Thursday, April 30, 2009

Fickle

It is so strange how my life is so cyclical. I am probably the most fickle person I know. One day I am happy, I have a house, a nice car, a great paying job and the next day I hate my crappy job, and I have a house and a car payment that makes me keep my crappy job.

I am working on learning how to program, three months ago I was going to go back to school, a month prior to that I was going to finish getting my next level of Cisco certifications. So, what is it exactly that I want out of life? I don't know. Career wise, I suppose it doesn't matter all that much. Wherever I work and whatever I do, I am going to have someone who is stupid and arrogant talking down to me. I am not going to be happy doing any kind of menial tasks and no matter how much I make, I'll never be making enough.

I suppose it all comes back around to wanting to be my own boss. I tried to start my own business before I joined the military. I called it IT on Call. It was a lame attempt at a business model, but none-the-less I tried and sometimes I look back and I am quite proud that I went as far as I did with my two customers. Of course, looking back, it was doomed to failure. I knew absolutely nothing about the technology and I knew even less about business and what it took to operate one. Fast forward several years and here I am again. I am worried less about the stupid stuff like the name and the business card design, but more about the meat of the product, the business model and the services I will offer. I am learning how to program. I am in works with a local business owner who is growing in business. The deal is simply this. I will create for him a web presence that goes beyond static web pages offering his customers an interactive site that will attract prospective customers. My payment will simply be this, if I am able to produce a site that brings in business, I will capture the finders fee of 10% for every customer. Honestly, I find this the best possible deal. We are both in understanding that my primary goal is to learn the technology; but, if I am successful at producing something of value then I get paid.
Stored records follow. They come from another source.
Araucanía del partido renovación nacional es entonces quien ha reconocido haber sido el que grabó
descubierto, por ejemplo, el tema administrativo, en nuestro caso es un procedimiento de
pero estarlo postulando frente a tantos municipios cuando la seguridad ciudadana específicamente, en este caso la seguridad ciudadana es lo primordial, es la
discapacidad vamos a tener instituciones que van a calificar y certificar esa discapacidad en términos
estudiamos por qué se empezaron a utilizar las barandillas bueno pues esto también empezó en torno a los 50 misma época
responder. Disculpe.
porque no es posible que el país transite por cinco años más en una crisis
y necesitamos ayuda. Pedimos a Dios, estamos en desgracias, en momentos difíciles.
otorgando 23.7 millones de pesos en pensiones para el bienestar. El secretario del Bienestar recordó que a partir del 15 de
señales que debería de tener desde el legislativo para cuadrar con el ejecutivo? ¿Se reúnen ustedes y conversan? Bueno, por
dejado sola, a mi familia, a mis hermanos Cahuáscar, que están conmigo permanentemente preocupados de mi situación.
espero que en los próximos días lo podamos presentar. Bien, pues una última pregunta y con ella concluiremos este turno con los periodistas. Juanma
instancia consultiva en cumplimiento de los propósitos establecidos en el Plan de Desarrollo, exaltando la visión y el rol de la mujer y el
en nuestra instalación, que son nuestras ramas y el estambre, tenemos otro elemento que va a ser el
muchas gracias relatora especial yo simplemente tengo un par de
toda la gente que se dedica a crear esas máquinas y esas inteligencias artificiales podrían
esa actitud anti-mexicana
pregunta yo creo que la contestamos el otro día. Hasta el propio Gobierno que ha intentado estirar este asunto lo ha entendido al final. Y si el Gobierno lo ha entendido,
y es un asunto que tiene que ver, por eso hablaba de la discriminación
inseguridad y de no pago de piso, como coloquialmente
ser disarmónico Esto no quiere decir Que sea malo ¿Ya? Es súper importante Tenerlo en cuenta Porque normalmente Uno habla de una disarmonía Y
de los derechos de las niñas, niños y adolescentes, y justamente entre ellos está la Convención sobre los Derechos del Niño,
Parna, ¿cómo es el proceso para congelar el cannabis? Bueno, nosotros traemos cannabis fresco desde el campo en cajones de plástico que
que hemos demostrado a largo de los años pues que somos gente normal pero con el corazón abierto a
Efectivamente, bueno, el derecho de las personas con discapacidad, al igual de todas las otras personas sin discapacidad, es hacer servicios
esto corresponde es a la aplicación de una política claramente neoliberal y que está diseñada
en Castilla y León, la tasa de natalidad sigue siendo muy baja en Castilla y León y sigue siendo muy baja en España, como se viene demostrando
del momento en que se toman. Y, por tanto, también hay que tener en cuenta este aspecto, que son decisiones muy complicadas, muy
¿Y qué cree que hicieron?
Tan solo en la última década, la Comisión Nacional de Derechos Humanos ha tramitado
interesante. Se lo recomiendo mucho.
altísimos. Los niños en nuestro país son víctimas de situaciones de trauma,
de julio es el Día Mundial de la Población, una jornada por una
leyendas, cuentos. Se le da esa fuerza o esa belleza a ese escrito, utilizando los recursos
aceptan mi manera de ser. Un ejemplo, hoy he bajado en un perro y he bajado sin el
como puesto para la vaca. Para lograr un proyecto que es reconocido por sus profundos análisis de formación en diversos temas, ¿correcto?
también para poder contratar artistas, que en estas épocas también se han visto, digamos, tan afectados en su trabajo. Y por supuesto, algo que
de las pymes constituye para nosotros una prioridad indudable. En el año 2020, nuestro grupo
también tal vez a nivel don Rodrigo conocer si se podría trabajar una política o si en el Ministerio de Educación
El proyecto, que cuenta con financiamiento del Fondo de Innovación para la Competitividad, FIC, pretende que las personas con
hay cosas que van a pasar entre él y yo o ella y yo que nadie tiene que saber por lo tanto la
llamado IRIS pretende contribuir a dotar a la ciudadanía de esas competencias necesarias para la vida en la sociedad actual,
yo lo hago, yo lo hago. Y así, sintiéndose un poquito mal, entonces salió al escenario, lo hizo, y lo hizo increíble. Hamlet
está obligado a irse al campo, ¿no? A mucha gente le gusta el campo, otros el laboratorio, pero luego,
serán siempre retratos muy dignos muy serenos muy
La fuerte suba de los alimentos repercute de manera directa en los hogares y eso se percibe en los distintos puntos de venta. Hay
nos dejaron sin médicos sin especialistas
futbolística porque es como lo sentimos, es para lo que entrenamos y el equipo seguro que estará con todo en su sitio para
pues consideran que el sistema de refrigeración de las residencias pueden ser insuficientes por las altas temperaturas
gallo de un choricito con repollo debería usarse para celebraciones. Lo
If not, I don't... but, I save face since I only failed to produce a free product and not something I charged to do.

Just think, in five years.. when I am halfway though a standard life expectancy, I might be qualified to change careers. I wonder how much it is worth it? F0r a career that is expected to be lower in demand 4% in the next 10 years and it the most susceptible to off shoring. Lets see what I want to do next month. =/ So fickle.